[Text shown]
Putting It All Together

You can find an example Smart Contract utilizing the items outlined above in the source code of this repo.

Generating Coupons

We're going to generate our coupons in a separate application, securely detached from everything else. You will need a couple of packages installed in your project folder for this.

Set Up The Environment

Open up your terminal and navigate to your preferred project folder. In your terminal, run the following commands:

npm i create-next-app coupon-generator
cd coupon-generator
npm i ethereumjs-util ethers
npm run dev

Open your project in Visual Studio Code (or your preferred IDE)

Add Environment Variables

Create a .env.local file at the root of your project (ensure that your gitignore file ignores .env files - even though you are not intending to release this code to production, it is always a good idea to play it safe!) Add the following variables to your .env.local file:

COUPON_SIGNING_KEY="YOUR_GENERATED_PRIVATE_KEY"

[Source data]
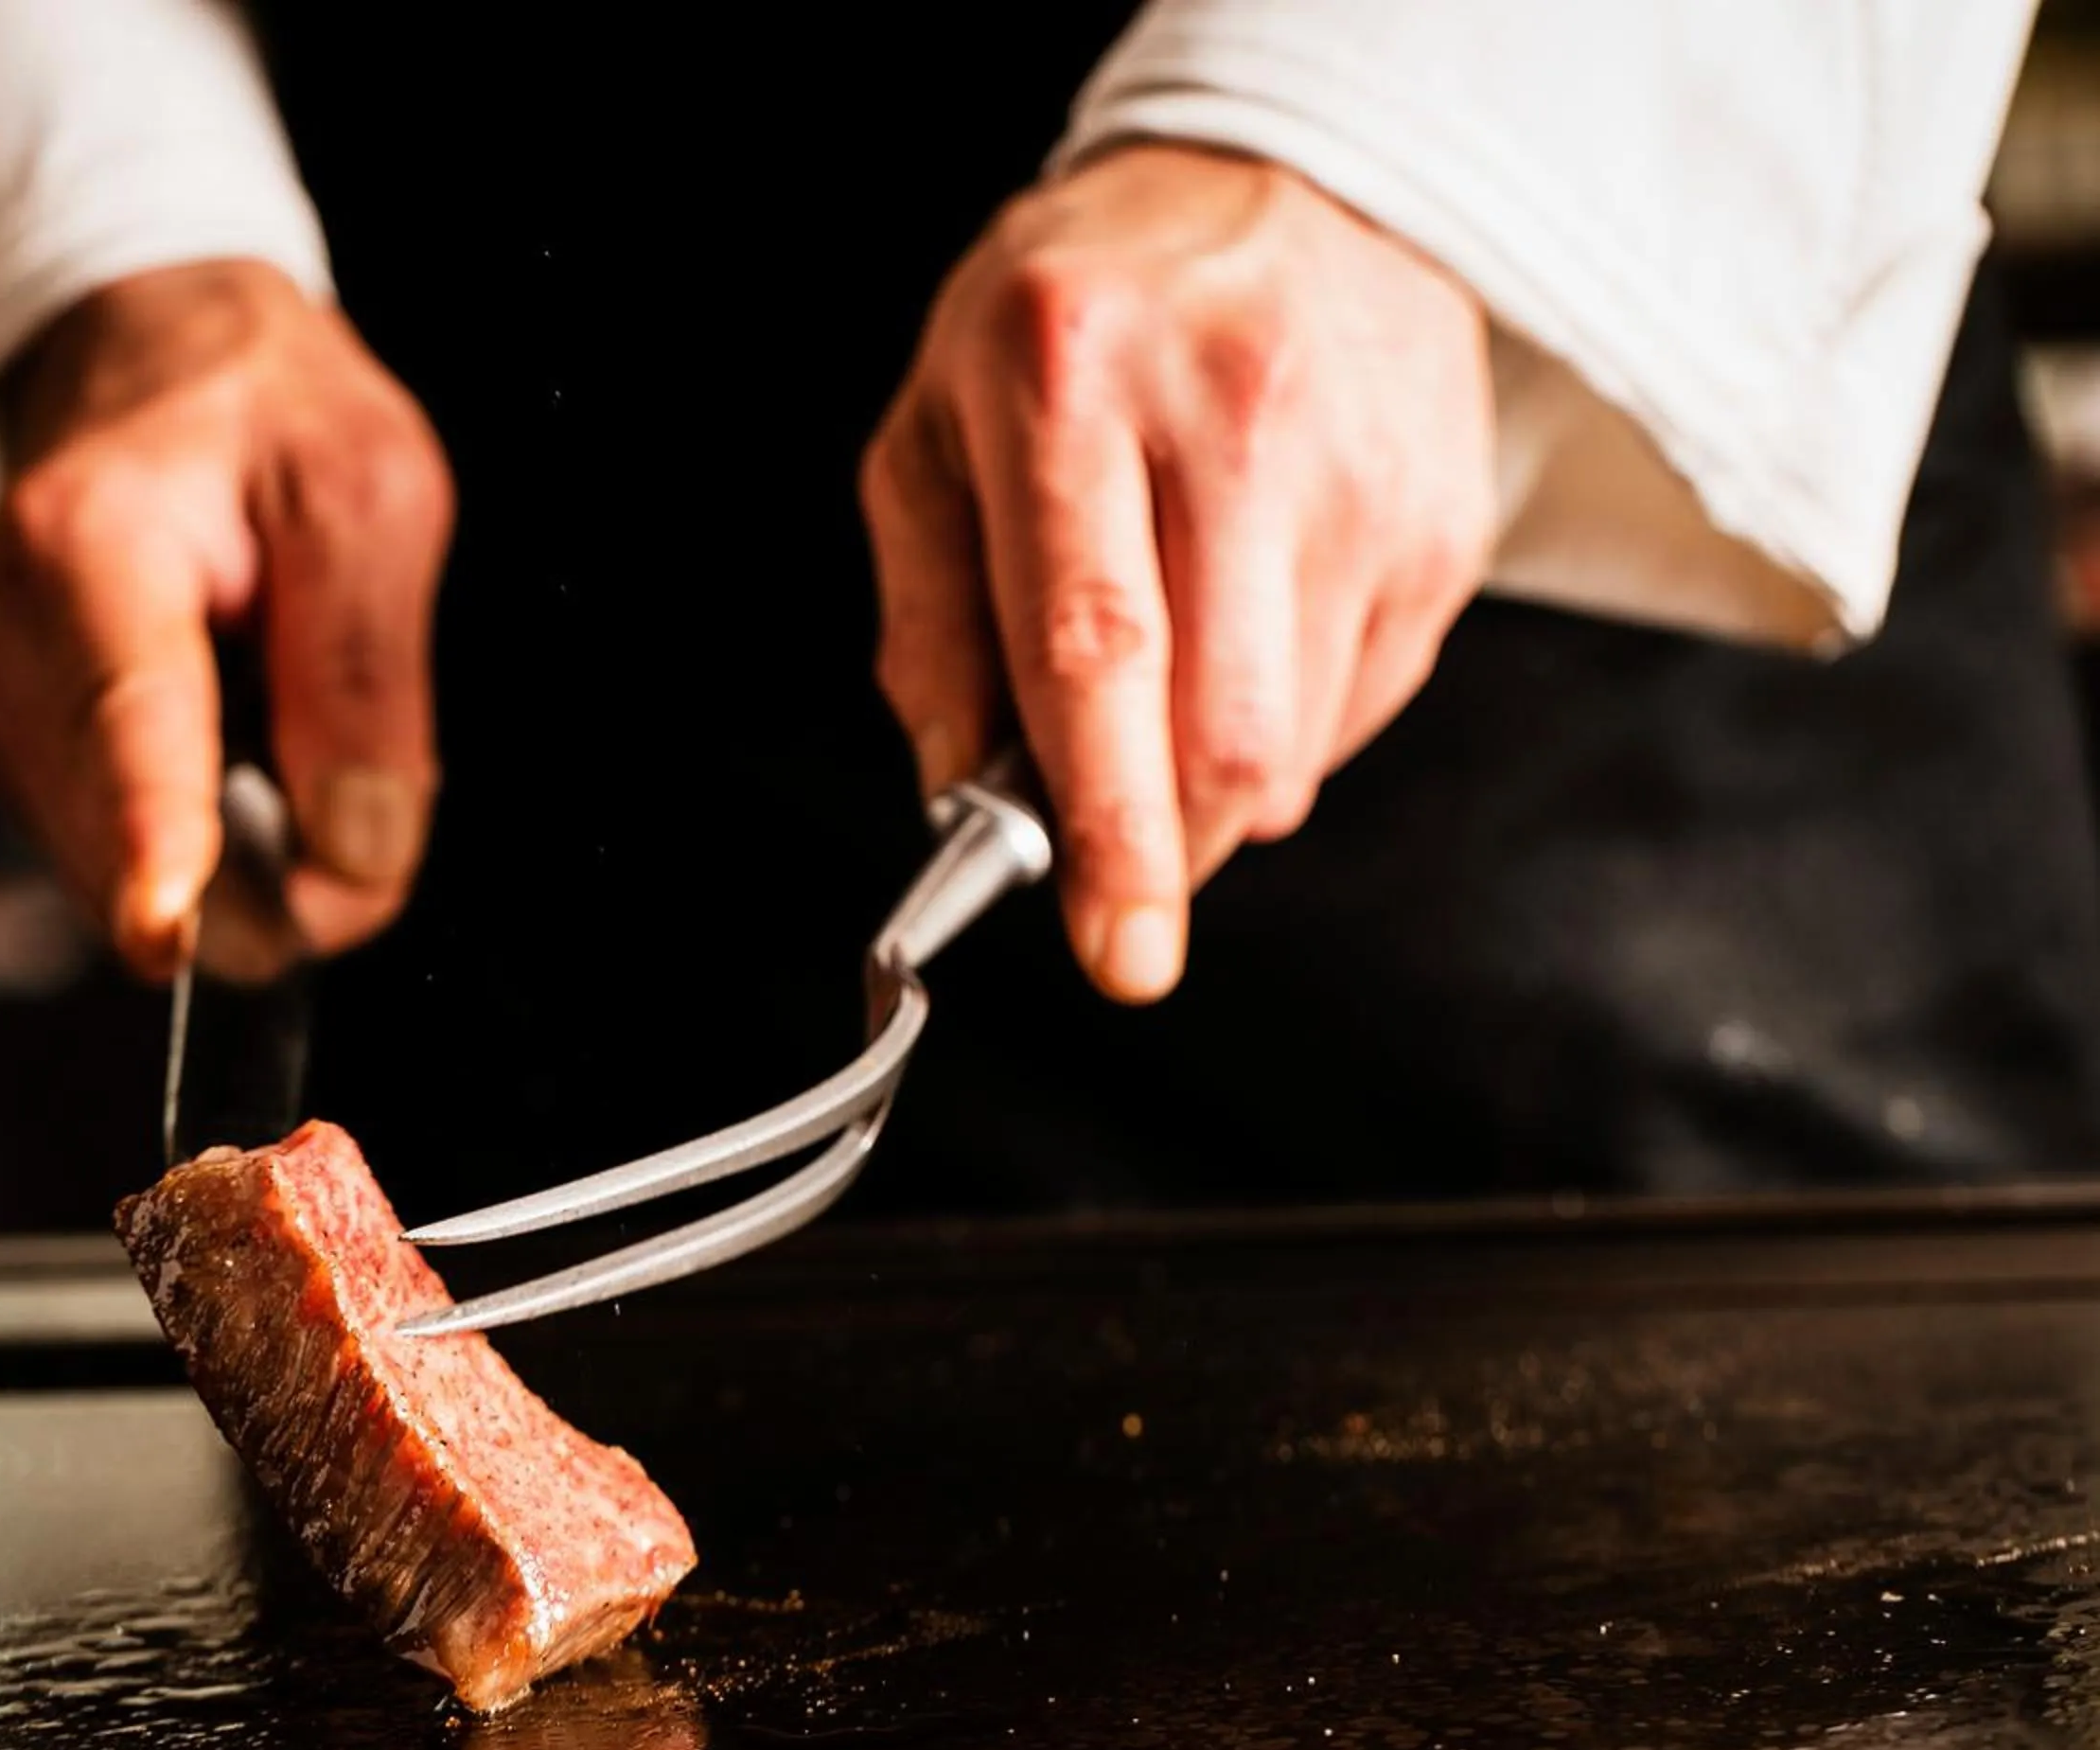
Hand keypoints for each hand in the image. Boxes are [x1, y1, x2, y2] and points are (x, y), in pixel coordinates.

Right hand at [0, 258, 452, 981]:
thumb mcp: (368, 493)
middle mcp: (6, 635)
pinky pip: (119, 851)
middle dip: (260, 869)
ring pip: (126, 872)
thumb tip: (351, 862)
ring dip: (233, 841)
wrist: (138, 359)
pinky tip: (224, 724)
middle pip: (128, 840)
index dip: (153, 839)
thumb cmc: (258, 413)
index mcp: (90, 542)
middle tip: (357, 791)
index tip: (165, 930)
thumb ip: (366, 680)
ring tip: (275, 700)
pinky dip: (196, 823)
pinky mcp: (8, 747)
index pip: (127, 721)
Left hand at [861, 144, 1492, 1001]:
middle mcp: (1233, 414)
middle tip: (1124, 877)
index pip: (1099, 648)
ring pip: (1301, 739)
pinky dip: (1292, 723)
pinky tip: (1253, 629)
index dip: (1109, 824)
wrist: (1282, 180)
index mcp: (1070, 383)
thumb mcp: (939, 429)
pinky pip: (1364, 700)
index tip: (1113, 942)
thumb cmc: (1083, 314)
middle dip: (1171, 848)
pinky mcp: (1443, 516)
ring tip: (1176, 676)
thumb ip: (932, 622)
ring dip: (1222, 782)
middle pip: (1227, 725)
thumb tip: (961, 790)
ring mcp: (1361, 467)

[Task set]
- 1) Answer these questions about the coupon setup guide:
(a) Which two packages are installed with npm after moving into the coupon-generator folder?
(b) What file should be created at the root of the project?
(c) Which variable is added to that file?
- 2) Continue the coupon setup guide from its last line.

[Your responses]
- 1)
(a) ethereumjs-util and ethers
(b) .env.local
(c) COUPON_SIGNING_KEY

- 2)
COUPON_PUBLIC_KEY="YOUR_GENERATED_PUBLIC_ADDRESS"

Note: The privateKey generated in our previous step will include a “0x” that needs to be removed in order for it to properly buffer to the expected value (Uint8Array / Length 32).

Upload Coupon Address Lists

We will be using JSON files to load our list of addresses and their associated mint allotments, which will later be converted into coupons.

1. Create a folder called “lib” in the root of your project
2. Create a file called presaleAddressList.json in the new /lib folder
3. Create a file called teamAddressList.json in the new /lib folder
4. Inside each of these files, add the associated list of addresses and their mint allotments with the following structure:

{
    "0xd242F13432452e0A8b02768224b1D35885b4f8B2": 2,
    "0x5700E2AAEB6aE0a0985E94d6505bCC058ebFaA64": 4,
    "0x48fc468c2291badaCd0B46f233a0F3e217b329f9": 1,
    "0x912f9b9337F84648d08D4399aaF10FafDaC1Fe30": 2
}

Create Folder for Coupons

We will be loading the generated coupons into a dedicated folder for easy access after they have been generated.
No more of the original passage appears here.